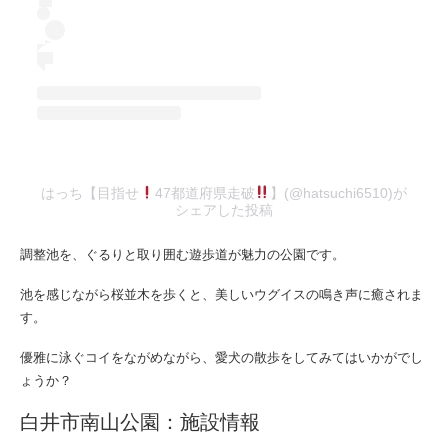
はっち【目指せ
47都道府県走破
】(@hatsuchi6510)が
シェアした投稿
調整池を、ぐるりと取り囲む遊歩道が魅力の公園です。
池を感じながら桜並木を歩くと、美しいウグイスの鳴き声に癒されま
す。
優雅に泳ぐコイをながめながら、愛犬の散歩をしてみてはいかがでし
ょうか？
白井市南山公園：施設情報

━━━━━━━━━━━━━━━━━━━━━━━━━━━━━━

▸ Exercise objective
The reply should hold every line of the material above, unchanged, and no pictures.

▸ Exercise solution
はっち【目指せ
47都道府県走破
】(@hatsuchi6510)が
シェアした投稿
調整池を、ぐるりと取り囲む遊歩道が魅力の公園です。
池を感じながら桜並木を歩くと、美しいウグイスの鳴き声に癒されま
す。
優雅に泳ぐコイをながめながら、愛犬の散歩をしてみてはいかがでし
ょうか？
白井市南山公園：施設情報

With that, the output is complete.